_How to complete this task_.
Below are the records. Gather each line that holds "موقع".

_Available records_.
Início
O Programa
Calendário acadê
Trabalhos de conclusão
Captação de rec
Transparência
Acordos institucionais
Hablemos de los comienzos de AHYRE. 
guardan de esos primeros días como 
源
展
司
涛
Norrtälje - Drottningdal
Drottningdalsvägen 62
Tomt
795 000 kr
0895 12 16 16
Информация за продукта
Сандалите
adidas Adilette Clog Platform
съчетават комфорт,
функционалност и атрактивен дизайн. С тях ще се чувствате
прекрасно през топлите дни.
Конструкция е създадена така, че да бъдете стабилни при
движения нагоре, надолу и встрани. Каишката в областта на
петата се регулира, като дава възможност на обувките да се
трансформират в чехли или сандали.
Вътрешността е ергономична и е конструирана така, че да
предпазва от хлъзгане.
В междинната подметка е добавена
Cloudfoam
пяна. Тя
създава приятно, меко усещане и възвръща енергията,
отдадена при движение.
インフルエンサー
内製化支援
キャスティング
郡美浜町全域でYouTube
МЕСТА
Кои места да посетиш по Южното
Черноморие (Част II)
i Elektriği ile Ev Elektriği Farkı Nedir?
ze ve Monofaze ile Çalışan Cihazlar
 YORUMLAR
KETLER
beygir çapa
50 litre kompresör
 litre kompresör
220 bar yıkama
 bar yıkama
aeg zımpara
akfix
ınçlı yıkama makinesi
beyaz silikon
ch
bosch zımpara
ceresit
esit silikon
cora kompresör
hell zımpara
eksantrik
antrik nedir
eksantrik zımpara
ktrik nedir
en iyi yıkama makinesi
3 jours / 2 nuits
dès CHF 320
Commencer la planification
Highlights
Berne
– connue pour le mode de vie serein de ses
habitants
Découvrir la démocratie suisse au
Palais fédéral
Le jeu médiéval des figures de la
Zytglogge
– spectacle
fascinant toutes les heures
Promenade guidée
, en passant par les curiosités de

...

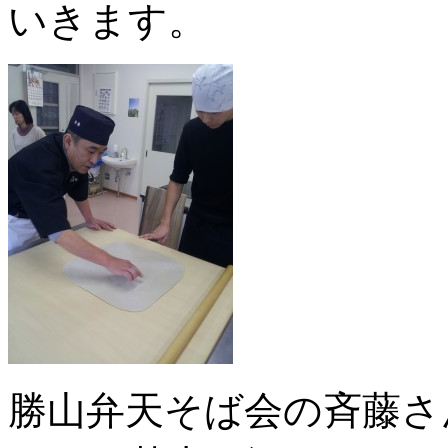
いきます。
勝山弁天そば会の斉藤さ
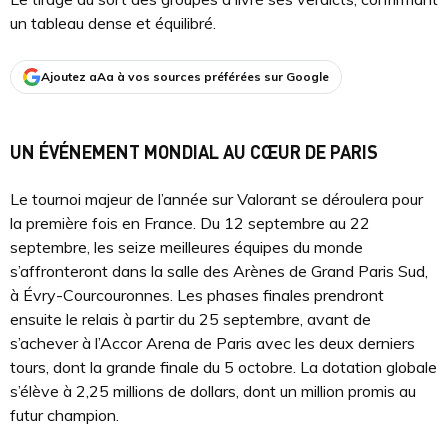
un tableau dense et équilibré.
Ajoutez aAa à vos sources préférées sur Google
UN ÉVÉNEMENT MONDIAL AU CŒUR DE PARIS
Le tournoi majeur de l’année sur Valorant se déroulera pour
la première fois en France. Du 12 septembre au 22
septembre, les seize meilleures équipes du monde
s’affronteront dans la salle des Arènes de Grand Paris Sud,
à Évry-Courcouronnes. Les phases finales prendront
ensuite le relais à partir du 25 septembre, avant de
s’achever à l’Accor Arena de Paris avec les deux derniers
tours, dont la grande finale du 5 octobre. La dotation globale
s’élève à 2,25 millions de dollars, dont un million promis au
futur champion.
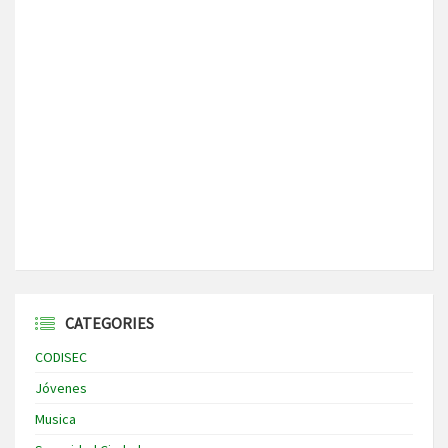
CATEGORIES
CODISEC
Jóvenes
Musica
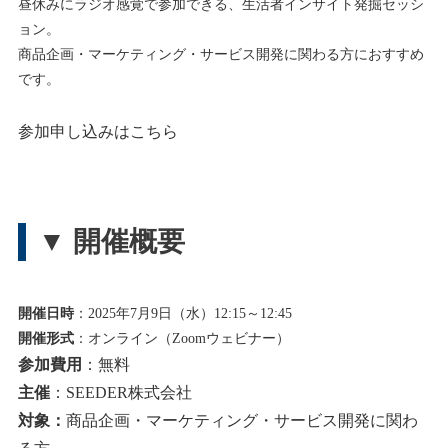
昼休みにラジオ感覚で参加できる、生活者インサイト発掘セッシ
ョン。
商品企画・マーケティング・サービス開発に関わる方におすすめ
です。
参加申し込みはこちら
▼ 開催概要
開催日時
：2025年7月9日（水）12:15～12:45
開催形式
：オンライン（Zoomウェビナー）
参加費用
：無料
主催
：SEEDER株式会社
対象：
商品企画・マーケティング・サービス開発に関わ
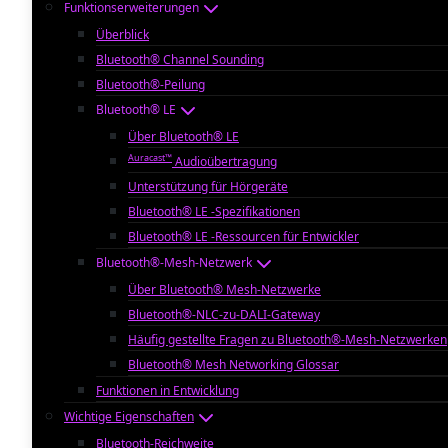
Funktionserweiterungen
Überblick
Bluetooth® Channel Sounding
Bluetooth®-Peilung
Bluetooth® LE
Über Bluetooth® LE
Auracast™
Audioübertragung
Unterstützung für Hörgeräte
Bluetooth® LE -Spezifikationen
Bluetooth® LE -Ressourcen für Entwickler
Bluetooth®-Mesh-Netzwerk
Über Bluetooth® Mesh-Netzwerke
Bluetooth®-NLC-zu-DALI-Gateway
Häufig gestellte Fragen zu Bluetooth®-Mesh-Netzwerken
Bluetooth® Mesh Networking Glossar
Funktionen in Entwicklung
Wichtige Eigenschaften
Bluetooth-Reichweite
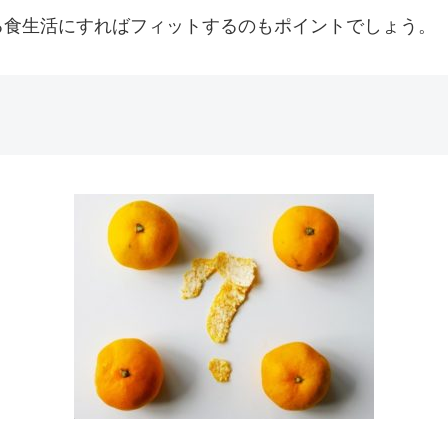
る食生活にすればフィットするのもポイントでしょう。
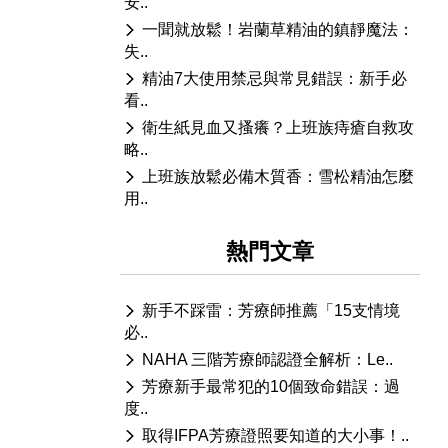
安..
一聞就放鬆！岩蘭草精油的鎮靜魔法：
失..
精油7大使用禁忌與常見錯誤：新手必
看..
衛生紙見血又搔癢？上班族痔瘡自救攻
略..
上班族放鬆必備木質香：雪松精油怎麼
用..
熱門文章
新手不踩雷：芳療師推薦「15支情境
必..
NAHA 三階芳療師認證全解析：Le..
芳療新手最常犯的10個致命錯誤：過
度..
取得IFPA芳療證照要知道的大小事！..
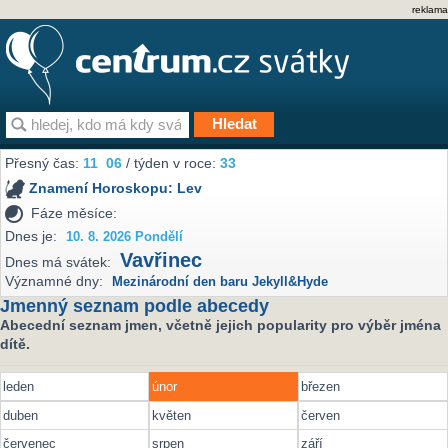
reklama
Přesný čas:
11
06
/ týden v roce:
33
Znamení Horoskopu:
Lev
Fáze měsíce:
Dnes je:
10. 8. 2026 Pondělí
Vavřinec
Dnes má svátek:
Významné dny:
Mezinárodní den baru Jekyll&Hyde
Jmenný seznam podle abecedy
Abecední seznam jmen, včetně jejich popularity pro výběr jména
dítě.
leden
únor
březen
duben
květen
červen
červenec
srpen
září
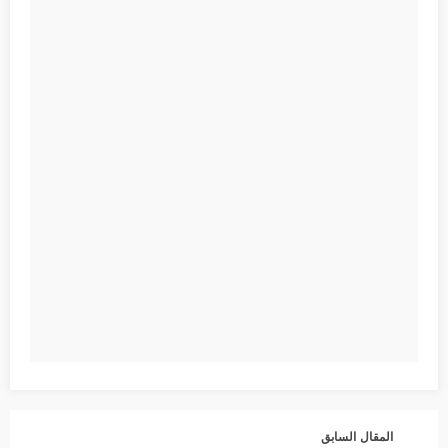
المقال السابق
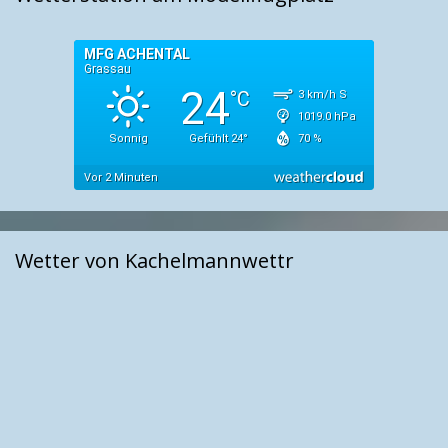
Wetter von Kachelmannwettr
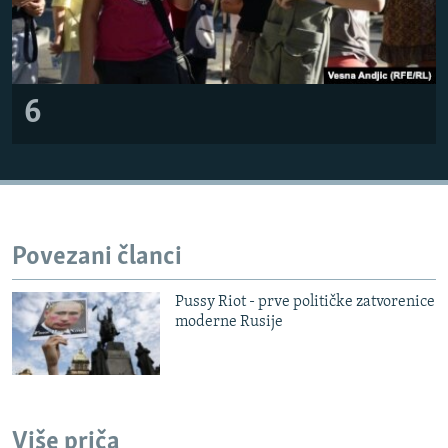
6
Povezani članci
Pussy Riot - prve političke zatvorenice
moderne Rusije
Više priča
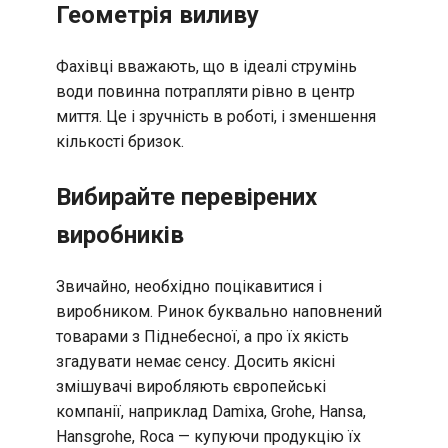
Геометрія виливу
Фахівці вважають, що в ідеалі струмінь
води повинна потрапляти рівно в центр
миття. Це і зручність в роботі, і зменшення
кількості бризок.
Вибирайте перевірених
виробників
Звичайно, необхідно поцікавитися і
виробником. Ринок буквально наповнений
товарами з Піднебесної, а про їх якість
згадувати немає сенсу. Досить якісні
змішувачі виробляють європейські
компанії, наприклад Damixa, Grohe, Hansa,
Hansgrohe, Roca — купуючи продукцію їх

==

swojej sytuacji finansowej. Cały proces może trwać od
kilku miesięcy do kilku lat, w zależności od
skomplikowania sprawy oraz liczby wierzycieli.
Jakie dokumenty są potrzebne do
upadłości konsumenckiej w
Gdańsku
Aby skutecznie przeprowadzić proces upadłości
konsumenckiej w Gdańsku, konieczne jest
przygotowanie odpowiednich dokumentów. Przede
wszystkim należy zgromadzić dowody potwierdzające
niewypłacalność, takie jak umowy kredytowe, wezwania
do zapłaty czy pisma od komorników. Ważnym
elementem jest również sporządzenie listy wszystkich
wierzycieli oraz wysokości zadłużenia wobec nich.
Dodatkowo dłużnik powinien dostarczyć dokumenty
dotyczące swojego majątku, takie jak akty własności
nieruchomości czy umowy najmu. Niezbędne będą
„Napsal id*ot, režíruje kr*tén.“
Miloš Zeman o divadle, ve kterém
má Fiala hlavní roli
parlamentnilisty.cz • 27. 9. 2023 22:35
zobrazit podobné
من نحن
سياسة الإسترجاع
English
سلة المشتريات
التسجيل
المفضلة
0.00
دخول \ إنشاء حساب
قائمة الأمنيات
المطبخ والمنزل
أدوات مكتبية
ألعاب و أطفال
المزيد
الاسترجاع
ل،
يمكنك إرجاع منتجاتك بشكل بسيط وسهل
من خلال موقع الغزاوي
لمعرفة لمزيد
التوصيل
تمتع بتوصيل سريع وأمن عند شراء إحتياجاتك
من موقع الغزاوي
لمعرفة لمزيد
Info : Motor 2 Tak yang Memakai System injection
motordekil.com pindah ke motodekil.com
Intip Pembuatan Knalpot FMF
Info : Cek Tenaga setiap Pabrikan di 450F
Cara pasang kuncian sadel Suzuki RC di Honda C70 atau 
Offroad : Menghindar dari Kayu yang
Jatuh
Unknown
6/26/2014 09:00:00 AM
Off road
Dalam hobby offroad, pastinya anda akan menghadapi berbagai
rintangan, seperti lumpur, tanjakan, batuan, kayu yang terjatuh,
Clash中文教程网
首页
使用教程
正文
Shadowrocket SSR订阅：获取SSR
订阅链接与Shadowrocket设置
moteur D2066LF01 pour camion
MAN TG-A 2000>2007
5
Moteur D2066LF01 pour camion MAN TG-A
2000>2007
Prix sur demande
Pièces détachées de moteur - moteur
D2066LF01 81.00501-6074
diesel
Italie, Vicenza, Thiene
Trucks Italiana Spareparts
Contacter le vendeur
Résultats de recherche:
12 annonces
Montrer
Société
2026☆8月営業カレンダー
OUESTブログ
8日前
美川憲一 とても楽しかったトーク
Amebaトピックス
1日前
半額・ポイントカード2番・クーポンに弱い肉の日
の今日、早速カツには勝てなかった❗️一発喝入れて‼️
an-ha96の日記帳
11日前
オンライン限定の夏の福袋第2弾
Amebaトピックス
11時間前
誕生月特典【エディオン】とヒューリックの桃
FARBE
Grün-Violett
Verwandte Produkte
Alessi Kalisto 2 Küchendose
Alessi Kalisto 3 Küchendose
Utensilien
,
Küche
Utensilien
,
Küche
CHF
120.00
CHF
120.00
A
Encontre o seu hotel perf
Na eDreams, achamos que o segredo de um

_Response to the exercise_.
من خلال موقع الغزاوي
من موقع الغزاوي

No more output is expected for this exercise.